Высплюсь на том свете, подумал он и отогнал эту мысль, всё, что ему хотелось, он очень рассчитывал получить еще на этом. Усталость, по крайней мере, пока, как рукой сняло, он был готов к бою, он был собран и мысленно уже перебирал варианты, куда и зачем его могут заслать в этот раз. По защищенной линии не звонят из-за пустяков, а он уже давно не занимается пустяками, так что сейчас он, скорее всего, встанет и отправится в какую-то очередную даль, решать чьи-то большие проблемы. Мир ждет, подумал он, и тут в трубке раздался голос.

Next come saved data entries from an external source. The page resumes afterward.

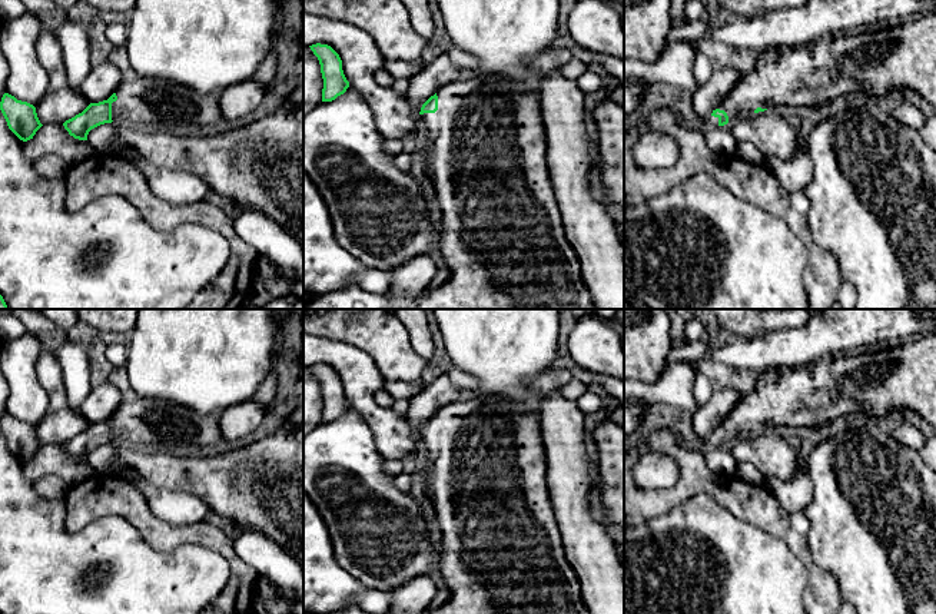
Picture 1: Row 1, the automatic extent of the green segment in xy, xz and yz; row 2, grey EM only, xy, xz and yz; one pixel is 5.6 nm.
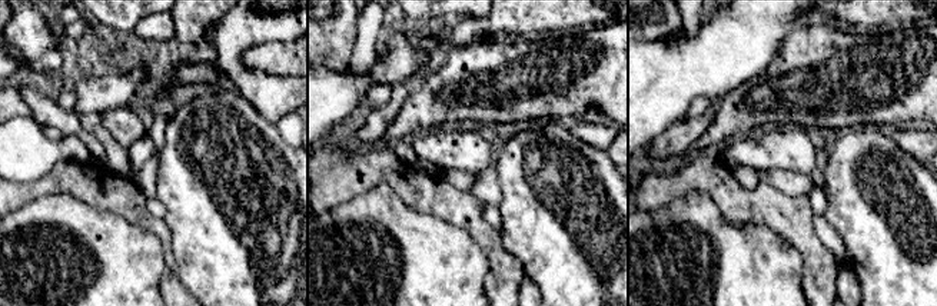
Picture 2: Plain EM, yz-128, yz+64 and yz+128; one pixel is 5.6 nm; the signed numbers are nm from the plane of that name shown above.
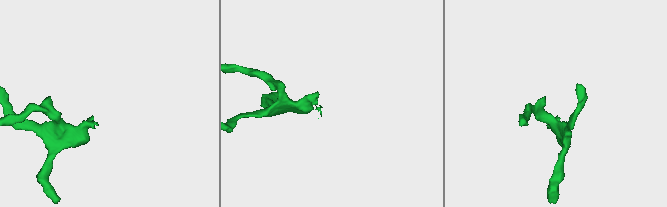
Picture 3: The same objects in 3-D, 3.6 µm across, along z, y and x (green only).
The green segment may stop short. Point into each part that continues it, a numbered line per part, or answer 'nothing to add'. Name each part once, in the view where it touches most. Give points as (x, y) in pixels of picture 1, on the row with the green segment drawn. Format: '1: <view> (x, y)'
1: xz (503, 238)

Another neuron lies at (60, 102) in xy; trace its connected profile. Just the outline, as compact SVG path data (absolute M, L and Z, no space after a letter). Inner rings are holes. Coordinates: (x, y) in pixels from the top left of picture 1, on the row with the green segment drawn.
M44 26L37 39L37 56L49 76L47 90L34 106L37 117L42 125L64 123L82 113L90 102L69 84L62 49Z

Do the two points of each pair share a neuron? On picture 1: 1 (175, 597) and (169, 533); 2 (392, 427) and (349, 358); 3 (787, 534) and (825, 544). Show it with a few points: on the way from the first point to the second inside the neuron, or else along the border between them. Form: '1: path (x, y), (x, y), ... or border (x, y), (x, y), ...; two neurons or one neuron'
1: border (140, 535), (161, 551), (183, 544), (203, 547); two neurons
2: path (375, 412), (359, 394), (359, 375); one neuron
3: border (805, 535), (810, 557), (820, 568); two neurons

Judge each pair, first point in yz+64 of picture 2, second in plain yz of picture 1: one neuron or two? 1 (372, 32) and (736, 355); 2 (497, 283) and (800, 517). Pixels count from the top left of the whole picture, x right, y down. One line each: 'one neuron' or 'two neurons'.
1: two neurons
2: two neurons

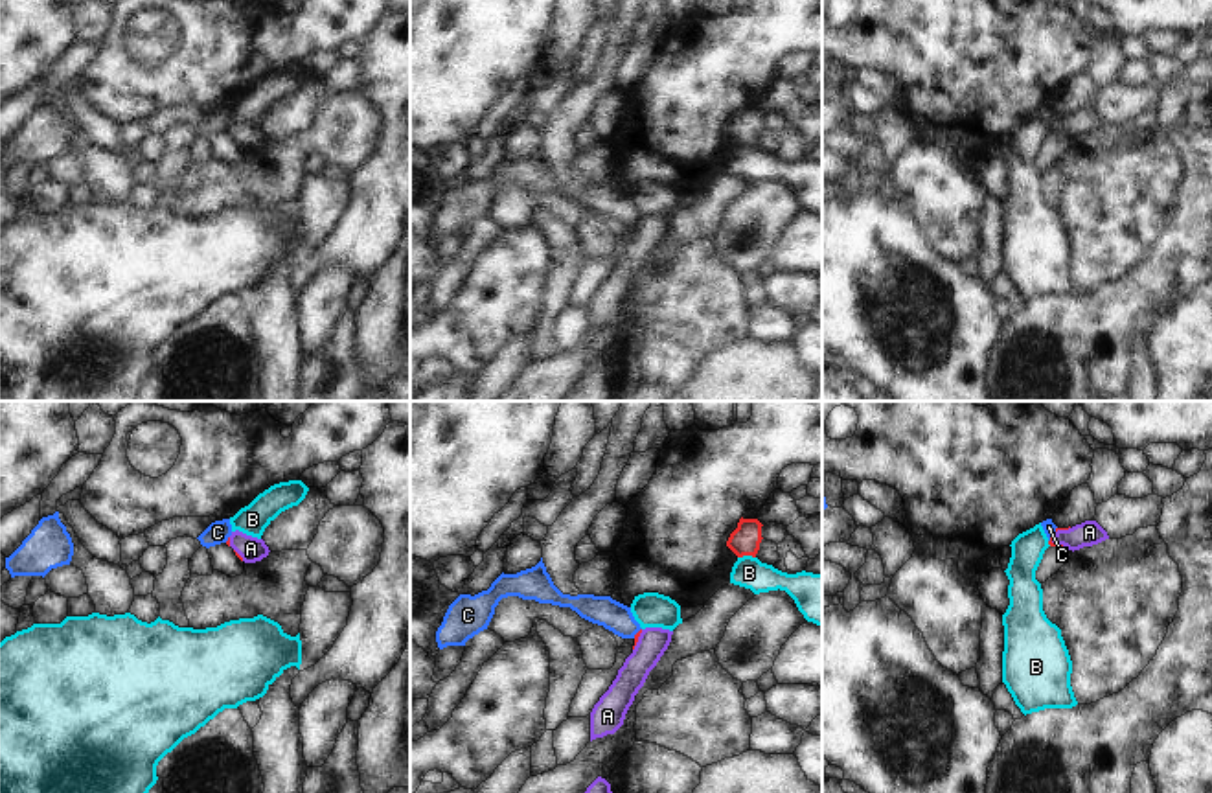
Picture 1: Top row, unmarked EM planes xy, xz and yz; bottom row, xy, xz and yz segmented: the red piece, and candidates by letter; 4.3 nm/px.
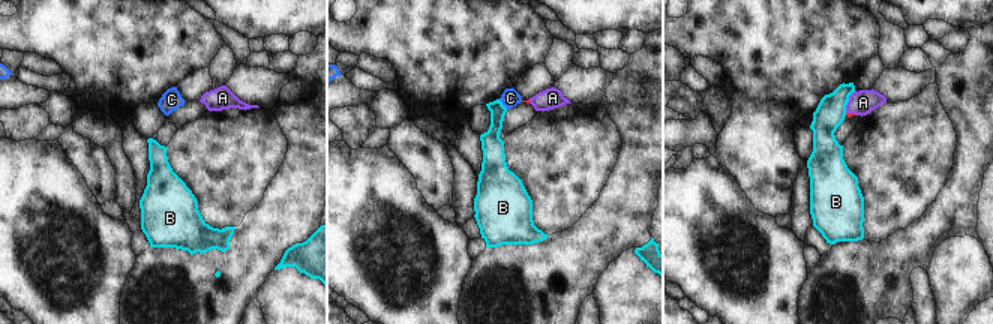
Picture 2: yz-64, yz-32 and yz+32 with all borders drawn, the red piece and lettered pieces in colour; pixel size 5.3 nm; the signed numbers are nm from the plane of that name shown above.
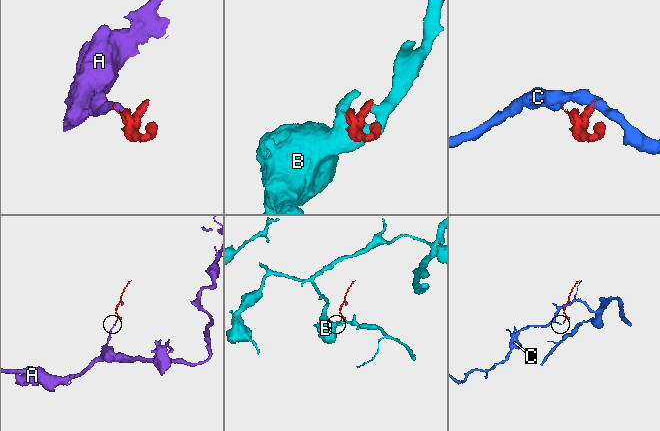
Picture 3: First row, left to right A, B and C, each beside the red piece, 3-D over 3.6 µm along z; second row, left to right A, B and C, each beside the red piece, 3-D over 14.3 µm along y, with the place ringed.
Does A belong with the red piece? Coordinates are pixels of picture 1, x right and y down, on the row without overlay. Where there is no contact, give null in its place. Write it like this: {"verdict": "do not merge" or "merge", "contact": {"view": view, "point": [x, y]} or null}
{"verdict": "merge", "contact": {"view": "yz", "point": [1058, 116]}}

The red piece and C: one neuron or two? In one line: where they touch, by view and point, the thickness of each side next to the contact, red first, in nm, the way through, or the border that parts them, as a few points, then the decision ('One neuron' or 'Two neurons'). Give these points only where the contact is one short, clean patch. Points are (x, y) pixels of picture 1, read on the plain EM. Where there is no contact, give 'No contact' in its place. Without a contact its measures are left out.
Touches red at yz (1054, 122). Thickness 20 nm (red) against 60 nm. Boundary: yz (1056, 114), (1049, 129). Two neurons

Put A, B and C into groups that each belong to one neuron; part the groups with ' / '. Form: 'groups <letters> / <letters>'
groups A / B / C

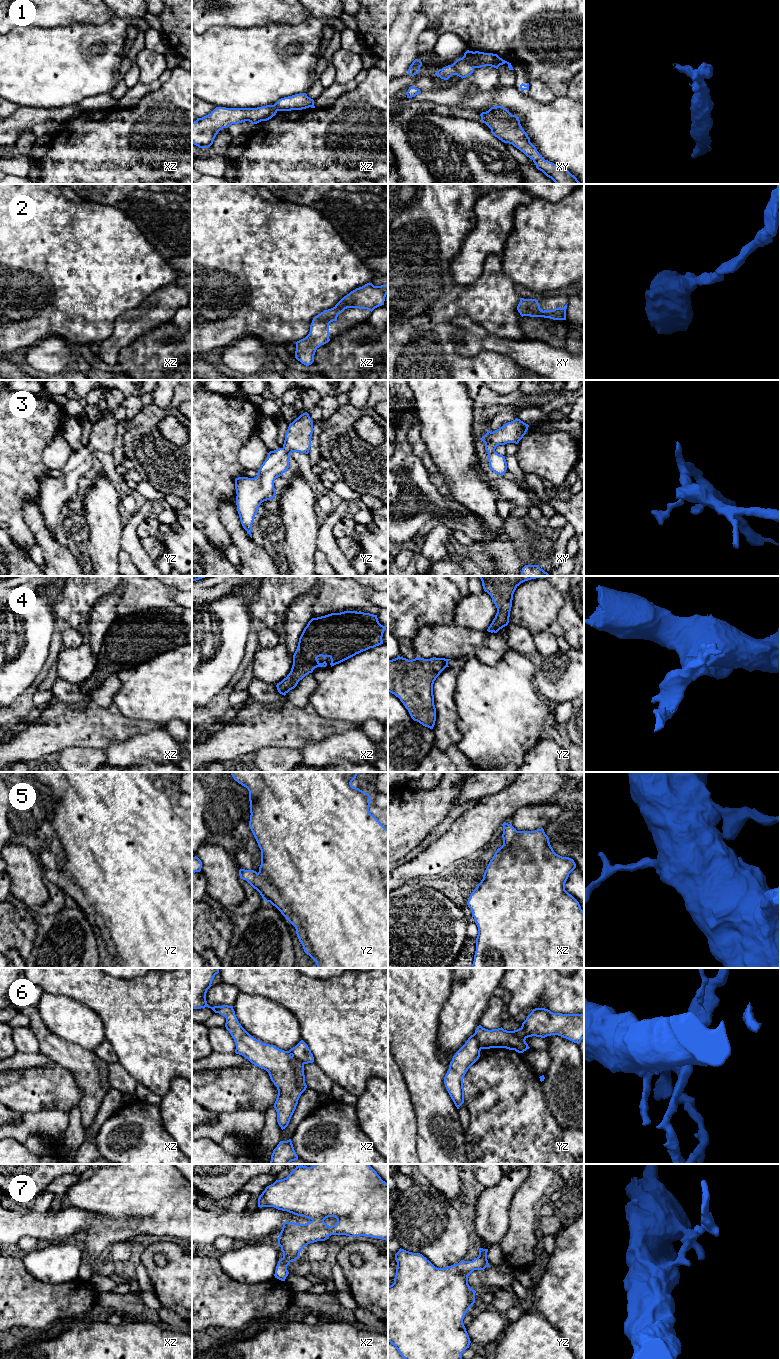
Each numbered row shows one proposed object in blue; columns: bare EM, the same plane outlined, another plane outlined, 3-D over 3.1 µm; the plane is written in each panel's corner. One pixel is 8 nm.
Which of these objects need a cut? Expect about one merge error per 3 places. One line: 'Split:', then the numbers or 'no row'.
Split: 1, 6

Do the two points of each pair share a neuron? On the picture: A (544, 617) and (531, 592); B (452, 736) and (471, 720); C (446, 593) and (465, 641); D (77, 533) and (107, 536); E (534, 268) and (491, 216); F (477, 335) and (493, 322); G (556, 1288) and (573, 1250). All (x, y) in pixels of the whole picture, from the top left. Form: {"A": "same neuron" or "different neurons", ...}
{"A": "same neuron", "B": "different neurons", "C": "different neurons", "D": "different neurons", "E": "different neurons", "F": "different neurons", "G": "same neuron"}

— Вадим Денисович, с вами говорит глава ФСБ…
Через 5 минут он уже собирал свой обычный походный багаж: белье, документы, личное оружие. Всего одна сумка, в его деле наряды не требовались. Разговор был очень кроткий, ему лишь сообщили, что операция эта под грифом «совершенно секретно», и контролировать ее будет лично глава ФСБ с постоянными докладами президенту. А также, что у него есть 30 минут на сборы, за это время он должен собрать команду из 3-х человек, после чего все они будут доставлены на закрытый аэродром, где их уже ждет самолет. Подробный инструктаж они получат уже в воздухе, время дорого, они итак потеряли его и потеряют еще из-за 8 часовой разницы во времени.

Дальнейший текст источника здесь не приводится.